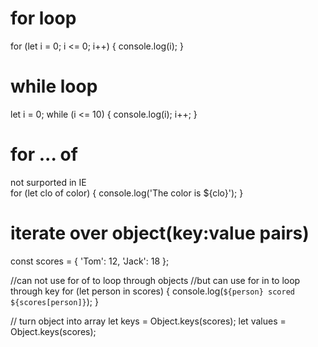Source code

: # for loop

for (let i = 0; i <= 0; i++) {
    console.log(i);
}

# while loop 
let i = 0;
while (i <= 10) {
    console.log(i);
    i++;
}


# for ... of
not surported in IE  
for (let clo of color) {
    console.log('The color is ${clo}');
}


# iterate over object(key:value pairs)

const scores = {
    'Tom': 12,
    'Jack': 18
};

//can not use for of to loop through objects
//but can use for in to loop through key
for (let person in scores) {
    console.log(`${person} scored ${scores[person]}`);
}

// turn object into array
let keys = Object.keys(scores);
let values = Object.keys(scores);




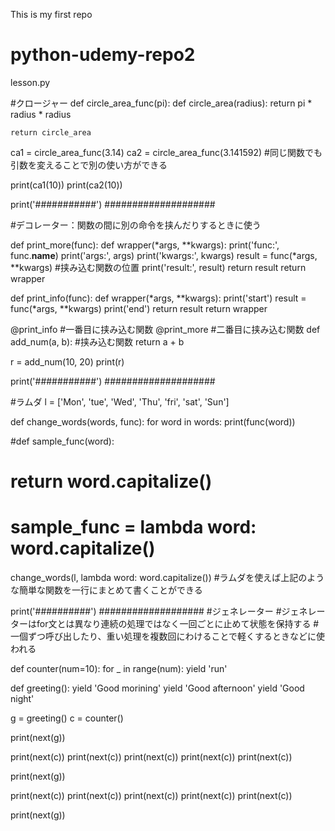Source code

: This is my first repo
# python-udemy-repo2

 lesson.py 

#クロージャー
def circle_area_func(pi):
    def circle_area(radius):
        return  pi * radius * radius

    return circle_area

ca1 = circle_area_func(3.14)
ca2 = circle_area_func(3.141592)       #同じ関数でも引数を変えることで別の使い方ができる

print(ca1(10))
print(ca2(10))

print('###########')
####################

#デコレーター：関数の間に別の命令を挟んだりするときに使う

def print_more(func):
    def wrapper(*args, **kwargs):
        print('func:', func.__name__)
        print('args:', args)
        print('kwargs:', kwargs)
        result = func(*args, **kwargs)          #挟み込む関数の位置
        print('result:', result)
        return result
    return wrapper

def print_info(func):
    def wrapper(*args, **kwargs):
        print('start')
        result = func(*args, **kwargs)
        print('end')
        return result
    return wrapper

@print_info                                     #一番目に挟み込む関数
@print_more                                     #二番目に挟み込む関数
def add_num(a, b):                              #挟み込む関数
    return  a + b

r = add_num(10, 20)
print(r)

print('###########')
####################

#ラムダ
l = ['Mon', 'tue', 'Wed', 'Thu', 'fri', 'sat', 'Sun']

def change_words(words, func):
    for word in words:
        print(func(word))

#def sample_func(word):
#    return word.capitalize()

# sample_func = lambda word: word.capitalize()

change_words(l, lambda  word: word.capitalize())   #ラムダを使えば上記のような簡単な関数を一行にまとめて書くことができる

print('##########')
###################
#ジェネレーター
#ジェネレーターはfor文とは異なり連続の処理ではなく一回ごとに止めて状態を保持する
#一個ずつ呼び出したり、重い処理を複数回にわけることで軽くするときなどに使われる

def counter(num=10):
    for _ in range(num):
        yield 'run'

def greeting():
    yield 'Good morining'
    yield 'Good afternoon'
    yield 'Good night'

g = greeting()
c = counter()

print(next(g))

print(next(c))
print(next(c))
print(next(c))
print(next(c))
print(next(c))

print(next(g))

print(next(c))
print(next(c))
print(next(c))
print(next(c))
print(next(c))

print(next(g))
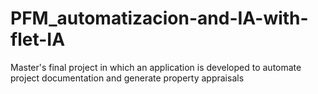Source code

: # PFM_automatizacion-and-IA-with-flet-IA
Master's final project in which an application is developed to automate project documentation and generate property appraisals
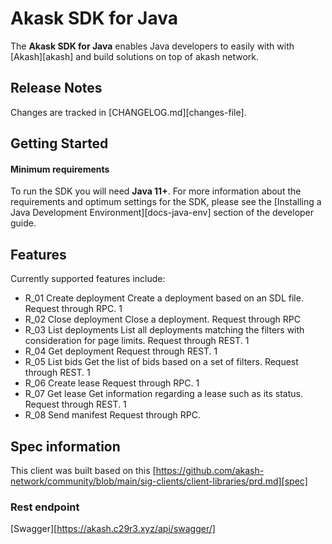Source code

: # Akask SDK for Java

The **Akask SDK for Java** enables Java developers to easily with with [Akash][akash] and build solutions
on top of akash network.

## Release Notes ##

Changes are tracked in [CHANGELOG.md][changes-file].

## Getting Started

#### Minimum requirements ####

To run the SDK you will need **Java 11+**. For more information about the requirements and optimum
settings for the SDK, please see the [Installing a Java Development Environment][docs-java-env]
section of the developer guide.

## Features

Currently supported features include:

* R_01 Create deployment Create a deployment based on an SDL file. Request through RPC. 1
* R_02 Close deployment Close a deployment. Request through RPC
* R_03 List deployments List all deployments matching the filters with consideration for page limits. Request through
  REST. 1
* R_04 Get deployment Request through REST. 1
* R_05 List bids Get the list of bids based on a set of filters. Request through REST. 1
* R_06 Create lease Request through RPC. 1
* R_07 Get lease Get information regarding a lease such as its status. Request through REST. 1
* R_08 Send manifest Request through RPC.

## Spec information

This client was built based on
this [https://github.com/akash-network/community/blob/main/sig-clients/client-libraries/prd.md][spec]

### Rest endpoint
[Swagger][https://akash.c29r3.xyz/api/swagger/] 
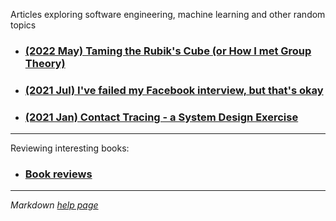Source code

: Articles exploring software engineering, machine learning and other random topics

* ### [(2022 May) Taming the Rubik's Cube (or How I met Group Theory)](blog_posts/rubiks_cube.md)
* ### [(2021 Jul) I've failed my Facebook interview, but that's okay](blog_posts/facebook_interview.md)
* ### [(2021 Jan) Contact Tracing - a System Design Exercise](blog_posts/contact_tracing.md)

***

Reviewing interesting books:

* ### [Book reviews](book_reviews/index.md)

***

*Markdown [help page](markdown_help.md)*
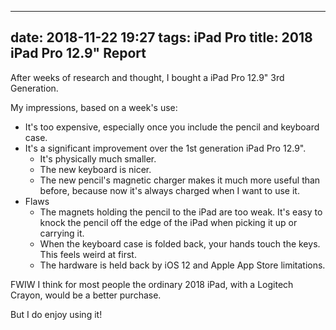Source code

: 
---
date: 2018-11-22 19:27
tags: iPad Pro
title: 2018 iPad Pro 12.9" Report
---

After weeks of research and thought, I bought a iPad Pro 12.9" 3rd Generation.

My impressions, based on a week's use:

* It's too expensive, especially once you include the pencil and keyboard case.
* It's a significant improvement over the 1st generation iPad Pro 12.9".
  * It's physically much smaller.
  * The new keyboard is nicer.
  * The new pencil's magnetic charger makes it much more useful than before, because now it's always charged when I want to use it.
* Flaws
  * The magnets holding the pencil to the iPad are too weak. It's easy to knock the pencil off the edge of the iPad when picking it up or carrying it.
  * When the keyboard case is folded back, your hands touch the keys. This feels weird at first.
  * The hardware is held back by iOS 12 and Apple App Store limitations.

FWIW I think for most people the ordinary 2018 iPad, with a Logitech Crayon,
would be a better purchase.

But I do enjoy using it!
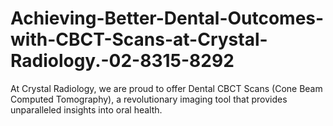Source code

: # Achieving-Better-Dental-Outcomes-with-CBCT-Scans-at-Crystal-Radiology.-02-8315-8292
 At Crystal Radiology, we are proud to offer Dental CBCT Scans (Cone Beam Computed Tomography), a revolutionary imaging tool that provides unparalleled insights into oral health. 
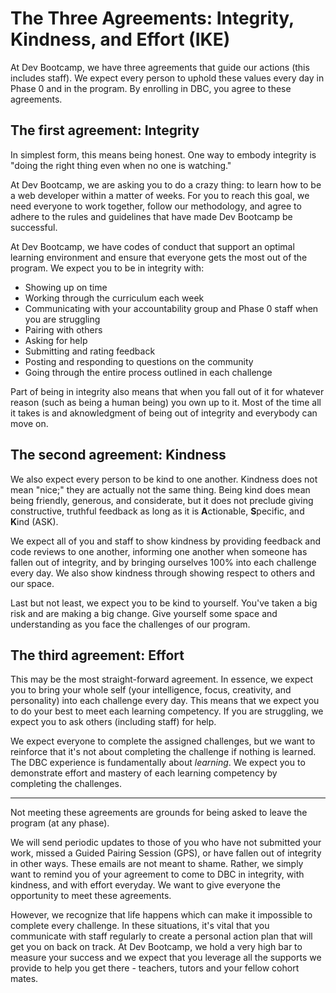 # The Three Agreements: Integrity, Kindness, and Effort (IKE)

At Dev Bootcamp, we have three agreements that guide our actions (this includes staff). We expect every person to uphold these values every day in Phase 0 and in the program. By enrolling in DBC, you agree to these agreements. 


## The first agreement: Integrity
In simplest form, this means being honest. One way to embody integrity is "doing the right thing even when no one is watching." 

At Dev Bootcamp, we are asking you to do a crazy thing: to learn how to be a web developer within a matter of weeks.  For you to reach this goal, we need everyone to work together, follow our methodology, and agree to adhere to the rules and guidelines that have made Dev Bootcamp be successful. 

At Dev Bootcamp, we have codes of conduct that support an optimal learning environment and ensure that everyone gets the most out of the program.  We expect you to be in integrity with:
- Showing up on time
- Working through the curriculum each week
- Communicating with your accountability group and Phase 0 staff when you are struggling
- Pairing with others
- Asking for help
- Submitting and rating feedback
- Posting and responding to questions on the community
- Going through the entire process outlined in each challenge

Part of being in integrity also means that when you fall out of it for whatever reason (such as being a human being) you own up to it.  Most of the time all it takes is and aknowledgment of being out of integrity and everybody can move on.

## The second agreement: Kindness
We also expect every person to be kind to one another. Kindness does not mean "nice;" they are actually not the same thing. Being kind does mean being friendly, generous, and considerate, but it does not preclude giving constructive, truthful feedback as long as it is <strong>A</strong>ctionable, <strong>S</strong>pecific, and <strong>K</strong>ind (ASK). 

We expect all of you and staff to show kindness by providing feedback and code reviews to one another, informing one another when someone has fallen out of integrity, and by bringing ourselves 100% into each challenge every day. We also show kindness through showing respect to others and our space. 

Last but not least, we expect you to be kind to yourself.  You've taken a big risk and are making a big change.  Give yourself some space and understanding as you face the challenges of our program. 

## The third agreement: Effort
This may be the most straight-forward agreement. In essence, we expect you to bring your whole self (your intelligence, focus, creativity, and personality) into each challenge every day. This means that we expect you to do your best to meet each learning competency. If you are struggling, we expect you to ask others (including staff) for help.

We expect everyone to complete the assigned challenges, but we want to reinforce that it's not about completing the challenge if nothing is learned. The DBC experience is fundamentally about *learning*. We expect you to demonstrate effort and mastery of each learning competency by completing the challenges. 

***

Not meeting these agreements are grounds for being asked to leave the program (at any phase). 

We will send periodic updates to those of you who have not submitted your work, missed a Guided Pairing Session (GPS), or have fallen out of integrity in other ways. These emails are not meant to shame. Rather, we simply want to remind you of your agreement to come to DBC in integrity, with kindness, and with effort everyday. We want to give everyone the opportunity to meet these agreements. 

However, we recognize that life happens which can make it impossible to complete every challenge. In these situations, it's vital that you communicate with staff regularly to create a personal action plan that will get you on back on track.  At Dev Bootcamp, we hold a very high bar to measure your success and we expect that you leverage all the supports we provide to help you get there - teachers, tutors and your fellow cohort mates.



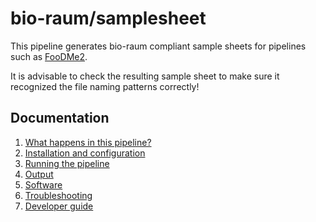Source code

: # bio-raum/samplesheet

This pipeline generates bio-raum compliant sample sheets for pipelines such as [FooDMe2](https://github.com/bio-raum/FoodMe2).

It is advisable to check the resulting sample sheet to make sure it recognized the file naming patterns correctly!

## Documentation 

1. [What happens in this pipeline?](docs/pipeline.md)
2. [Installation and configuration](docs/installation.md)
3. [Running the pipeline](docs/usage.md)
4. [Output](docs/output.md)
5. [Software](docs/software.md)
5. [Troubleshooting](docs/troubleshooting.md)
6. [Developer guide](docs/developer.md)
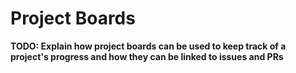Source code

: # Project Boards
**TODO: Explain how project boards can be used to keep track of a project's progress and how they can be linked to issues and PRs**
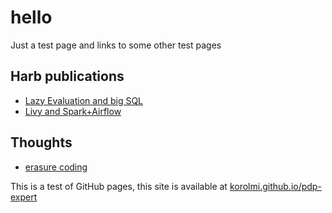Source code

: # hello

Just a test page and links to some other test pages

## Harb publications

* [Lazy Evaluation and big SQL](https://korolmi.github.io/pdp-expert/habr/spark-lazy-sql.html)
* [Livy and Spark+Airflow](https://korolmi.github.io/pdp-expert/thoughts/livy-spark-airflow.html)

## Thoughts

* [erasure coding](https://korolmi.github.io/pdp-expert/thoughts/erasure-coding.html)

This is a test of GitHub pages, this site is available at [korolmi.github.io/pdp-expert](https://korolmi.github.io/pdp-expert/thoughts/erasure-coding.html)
§
**WORK INSTRUCTION**
Everything above from the line containing "settings for the" down to the line containing "## Spec information" should be copied exactly, both end lines included, and nothing else.

**ANSWER TO THE EXERCISE**
settings for the SDK, please see the [Installing a Java Development Environment][docs-java-env]
section of the developer guide.

## Features

Currently supported features include:

* R_01 Create deployment Create a deployment based on an SDL file. Request through RPC. 1
* R_02 Close deployment Close a deployment. Request through RPC
* R_03 List deployments List all deployments matching the filters with consideration for page limits. Request through
  REST. 1
* R_04 Get deployment Request through REST. 1
* R_05 List bids Get the list of bids based on a set of filters. Request through REST. 1
* R_06 Create lease Request through RPC. 1
* R_07 Get lease Get information regarding a lease such as its status. Request through REST. 1
* R_08 Send manifest Request through RPC.

## Spec information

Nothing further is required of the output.